Lately there’s a lot of loud humming in my head. There’s too much of it this time of year when the toy commercials come on constantly, the newspaper arrives loaded with extra ads and inserts what a waste of trees, and the emails for special sales and promotions flood my inbox. It’s enough to put this girl into a tailspin. And it ain’t pretty, people.
I’ve been reading a lot of posts lately that have made me even more pensive about life and “stuff”, like this one on homelessness via Diana Adams of Bit Rebels.
Anycow, we had lots of time in the car to talk, seeing as we took a few minor detours, including one to, um, Nebraska (cough, cough). When we came upon this sign
I slammed on the brakes and pulled over freaking out slightly. Shelly, ever level-headed, got on her phone to call the meat packing plant for more specific directions (let’s just say country folk don’t get that we city people aren’t used to going off the grid. My GPS was no help–it showed us kinda floating on a screen of white space). As we drove, wide open fields raced past us while a beautiful blue sky floated gracefully above. Grasses turning dry and brown, trees that seemed naked with the recent loss of their leaves. I squealed as we passed cattle grazing, baby calves, deer, and even alpaca!

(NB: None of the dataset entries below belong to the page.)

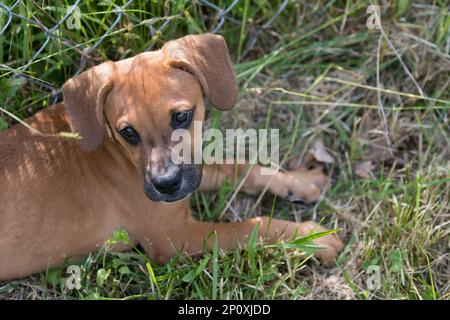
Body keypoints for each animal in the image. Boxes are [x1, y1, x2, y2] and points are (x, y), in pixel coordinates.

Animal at [0, 33, 342, 282]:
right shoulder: (175, 238)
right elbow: (252, 227)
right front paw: (312, 237)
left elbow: (241, 168)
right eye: (128, 132)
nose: (165, 185)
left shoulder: (193, 174)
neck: (115, 153)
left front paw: (300, 181)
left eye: (181, 116)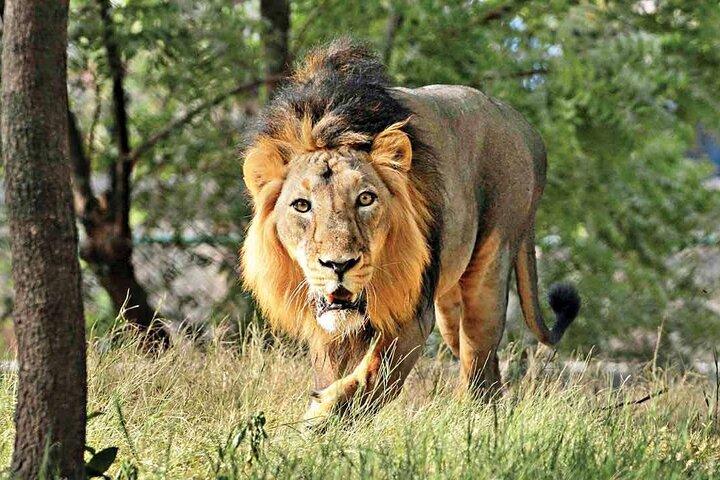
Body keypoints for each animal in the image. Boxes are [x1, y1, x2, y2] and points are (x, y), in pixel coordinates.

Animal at [241, 39, 580, 424]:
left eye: (365, 198)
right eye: (301, 205)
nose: (338, 265)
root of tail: (525, 127)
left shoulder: (412, 313)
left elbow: (374, 375)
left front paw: (322, 414)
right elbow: (335, 372)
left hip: (490, 265)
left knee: (477, 358)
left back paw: (469, 421)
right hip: (449, 304)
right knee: (486, 366)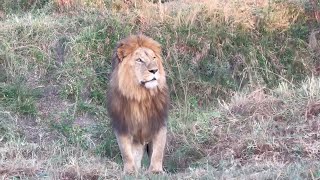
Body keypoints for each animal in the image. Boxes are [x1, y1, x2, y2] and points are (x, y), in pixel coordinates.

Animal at [107, 33, 170, 173]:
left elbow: (158, 151)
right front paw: (130, 171)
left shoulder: (159, 123)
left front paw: (156, 171)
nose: (154, 70)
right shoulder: (123, 127)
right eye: (139, 60)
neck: (141, 95)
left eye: (153, 58)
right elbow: (126, 152)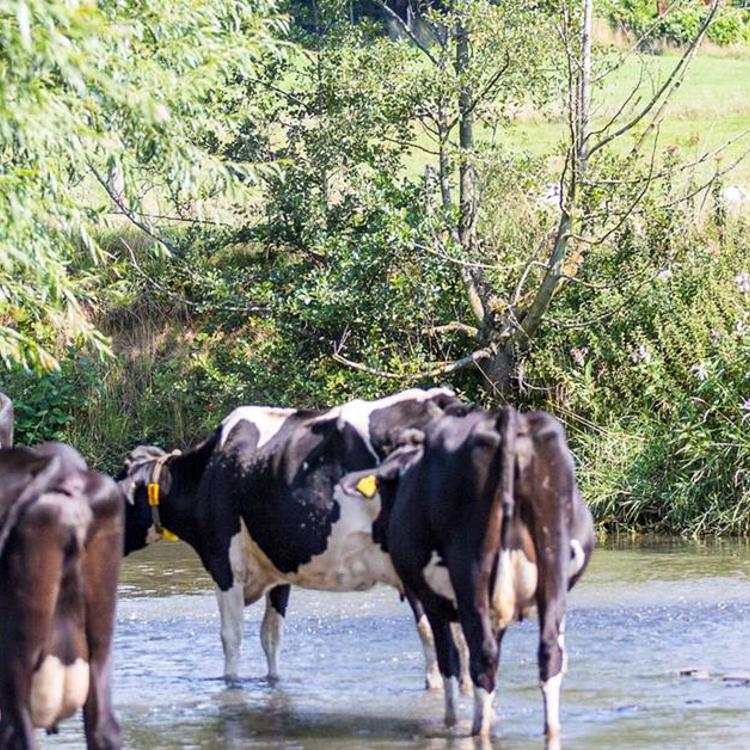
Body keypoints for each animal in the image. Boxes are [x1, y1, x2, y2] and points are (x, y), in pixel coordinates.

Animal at [118, 390, 462, 692]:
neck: (206, 472)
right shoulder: (278, 566)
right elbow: (271, 635)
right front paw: (273, 682)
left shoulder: (225, 563)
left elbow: (231, 635)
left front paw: (230, 683)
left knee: (437, 634)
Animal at [344, 406, 596, 740]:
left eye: (385, 488)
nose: (378, 530)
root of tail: (507, 418)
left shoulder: (431, 599)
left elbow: (448, 658)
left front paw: (450, 721)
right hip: (551, 562)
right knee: (548, 653)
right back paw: (549, 730)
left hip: (472, 569)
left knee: (483, 655)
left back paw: (479, 729)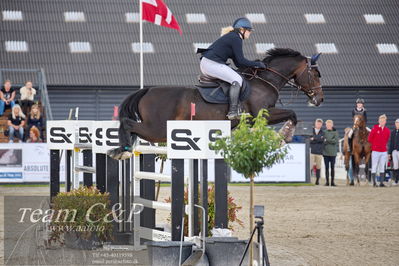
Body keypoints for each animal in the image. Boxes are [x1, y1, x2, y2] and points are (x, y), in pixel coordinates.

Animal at [108, 48, 324, 160]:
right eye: (315, 74)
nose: (320, 99)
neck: (265, 80)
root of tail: (148, 90)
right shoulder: (264, 114)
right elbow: (292, 113)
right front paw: (283, 137)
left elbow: (292, 114)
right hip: (158, 129)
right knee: (128, 124)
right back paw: (122, 151)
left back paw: (120, 150)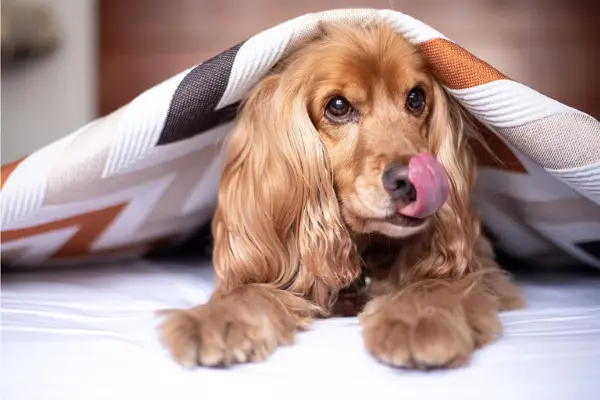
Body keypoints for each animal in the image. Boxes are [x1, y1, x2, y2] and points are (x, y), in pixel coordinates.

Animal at [161, 20, 524, 370]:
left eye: (416, 98)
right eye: (338, 106)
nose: (411, 181)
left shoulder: (484, 271)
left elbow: (438, 282)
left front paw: (419, 317)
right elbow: (249, 289)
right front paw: (214, 318)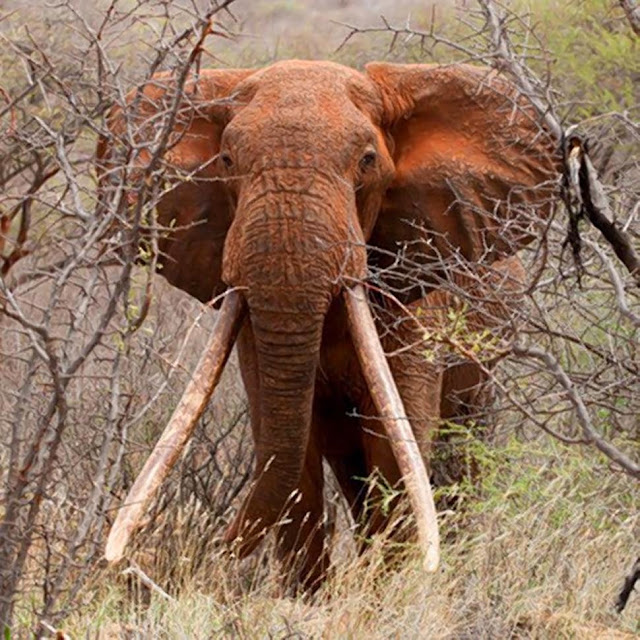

We talked while we drove through several small farm towns as we neared Bern. Shelly mentioned how different people’s lives are up there. For example, Deborah, the woman whose cow we bought, lives in a very small house with her husband, two kids, and a third on the way. Her kids have no idea what Gogurt is, and the abhorrent fruit snacks my kids are addicted to are completely alien to them. Their nearest grocery store is a half hour drive away. Deborah and her neighbors stock a nearby food pantry with essentials so that in a pinch they can grab what they need: a sack of flour, maybe some sugar, and perhaps some beans or potatoes. There is no McDonald’s in Bern. There is no Wal-Mart in Bern. It’s truly all very quaint, simple, and quiet. Nothing but miles and miles of farmland around, wide open spaces, and consequently less of a need or desire for the “stuff” the rest of us constantly crave and find so necessary.
What a different life many of us lead. It’s difficult for me to admit, but we definitely lead a life of excess. We have not only what we need, but so much more. I drive a two-year-old minivan that we bought brand new; we live in a large new house with plenty of space; and our girls have their own playroom in the basement that’s overflowing with Barbies, an easel, a doll house, kiddie table & chairs set, a ginormous dress-up trunk, and a small inflatable bouncy house (thank you very much for the Craigslist find, Shelly!). We go out to nice meals at restaurants when we want, go to the movie theater, shop at Banana Republic, The Gap, Target and Old Navy. We have several different chains of grocery stores available to us, all within a two or three mile radius. We take all of this for granted.
Still, we are generous. We donate to many different charities and make a point of supporting lots of people and organizations in need. I keep granola bars and packs of peanut butter crackers in my car to hand out to the homeless, along with the smile Diana Adams talks about in her post. This morning I dropped off several large bags of clothes, shoes, housewares, etc. at Goodwill. I support Heifer International and send meaningful gifts to help people around the world receive training that helps them become self-reliant. Not only is that being green, it’s not just more “stuff.”
But here I am trying to make all these excuses for myself. When I’m part of the problem of “stuff.”
As I type this, there’s a closet upstairs where we’re hiding Hanukkah and birthday gifts for our daughters. Part of me can’t help it. They are still so young. I’m hopeful we can gradually ease away from this unhealthy obsession and instead do things like volunteer at shelters or food kitchens someday when they are older. Maybe rather than giving each other presents, we can commit to putting that money towards a charity (or a few) we all believe in and want to support. There are so many in need. I have taught my children about homelessness and while they clearly don’t fully understand it, they do show sympathy and they enjoy helping me dole out snacks or put money in a bucket. If I have my way, within a few years we’ll take gifts to a nearby children’s hospital to hand out.
And that good feeling, that high I get from helping others? That’s the only “stuff” I really need.